Could you copy the rows word for word, from the line with "What is the range of X" through the end of the rows, leaving the pictures out of your answer?

--- Provided data ---

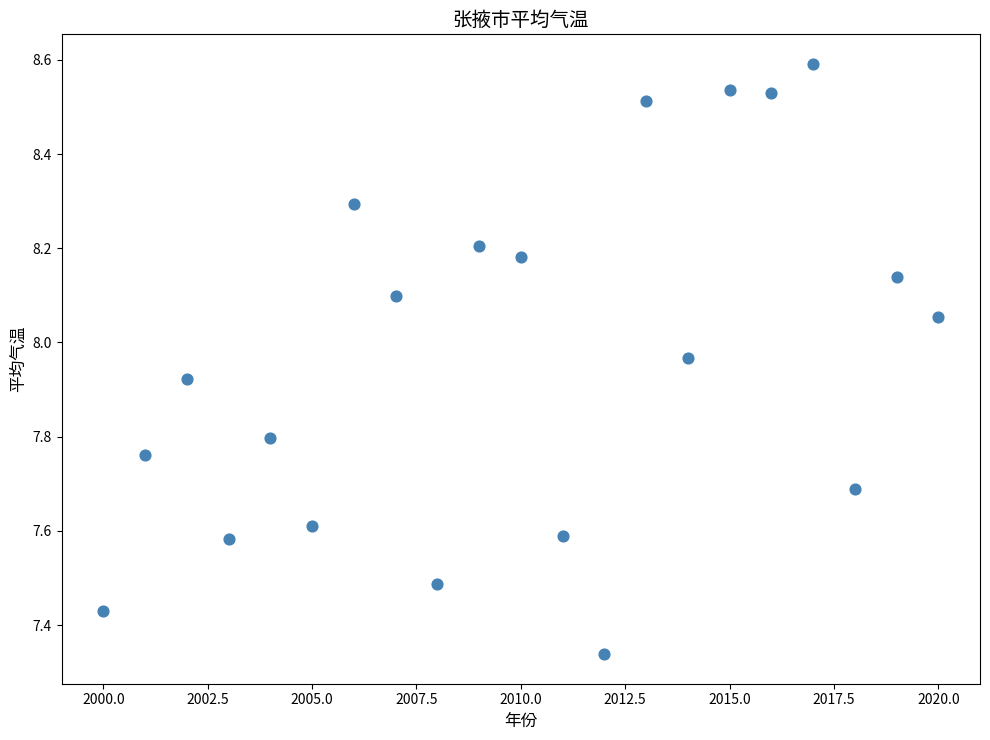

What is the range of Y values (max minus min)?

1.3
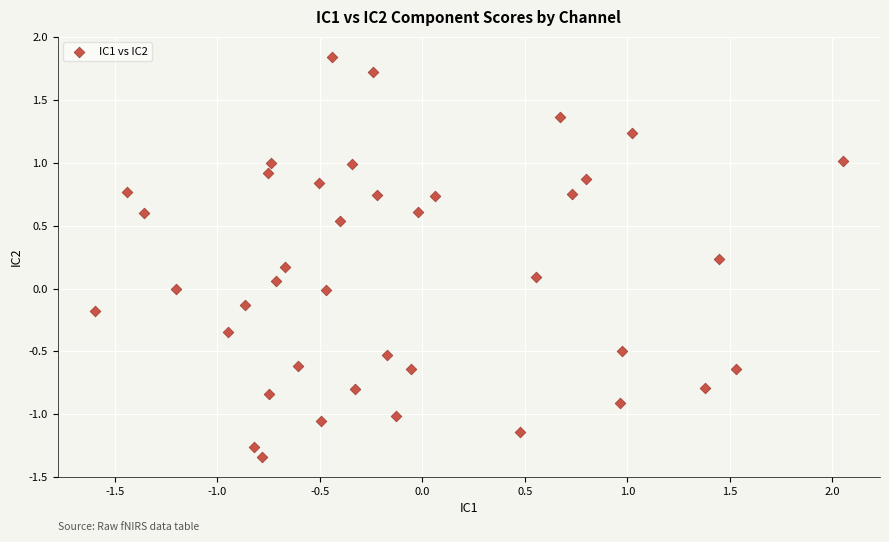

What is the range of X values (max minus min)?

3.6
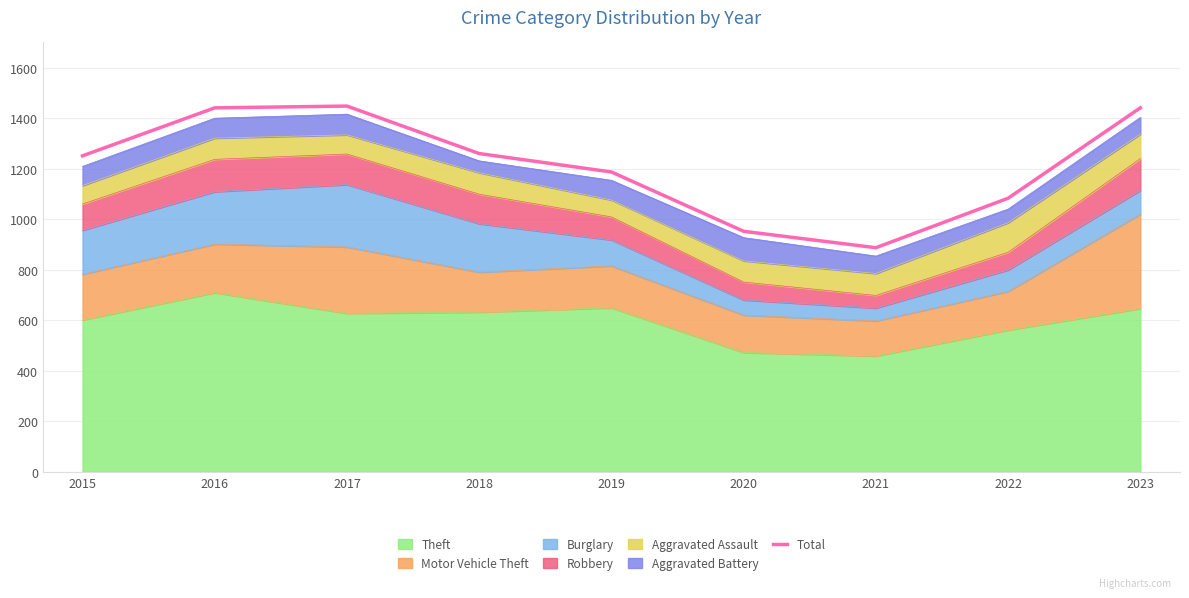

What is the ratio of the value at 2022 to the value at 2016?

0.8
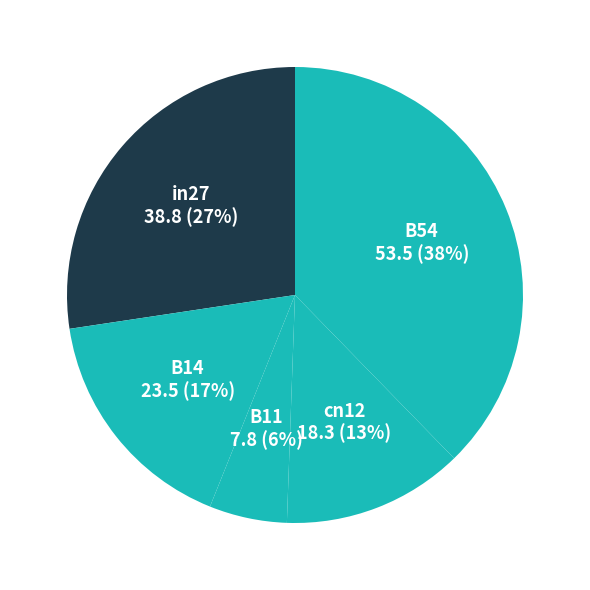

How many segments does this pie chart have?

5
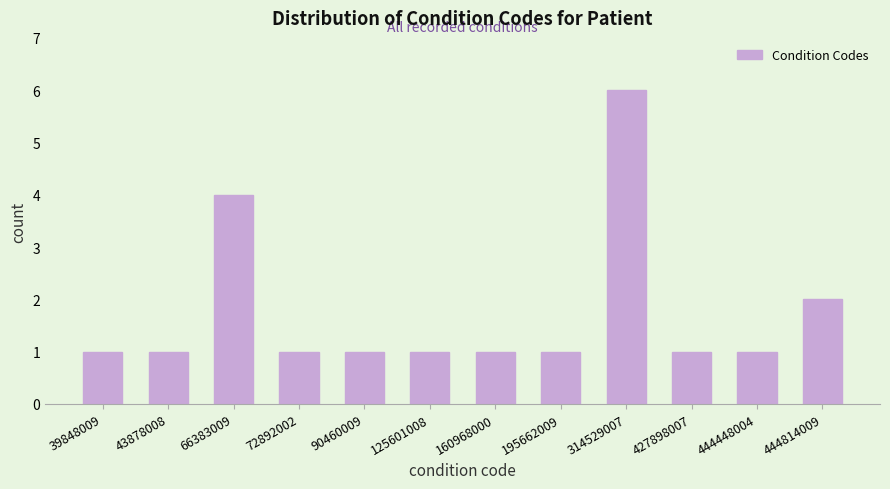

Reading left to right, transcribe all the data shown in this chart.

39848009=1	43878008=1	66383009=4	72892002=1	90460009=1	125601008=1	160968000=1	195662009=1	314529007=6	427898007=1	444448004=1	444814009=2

---

:: Result of this task ::
What is the range of X values (max minus min)?

3.6

What is the ratio of the value at 2022 to the value at 2016?

0.8

How many segments does this pie chart have?

5

Reading left to right, transcribe all the data shown in this chart.

39848009=1	43878008=1	66383009=4	72892002=1	90460009=1	125601008=1	160968000=1	195662009=1	314529007=6	427898007=1	444448004=1	444814009=2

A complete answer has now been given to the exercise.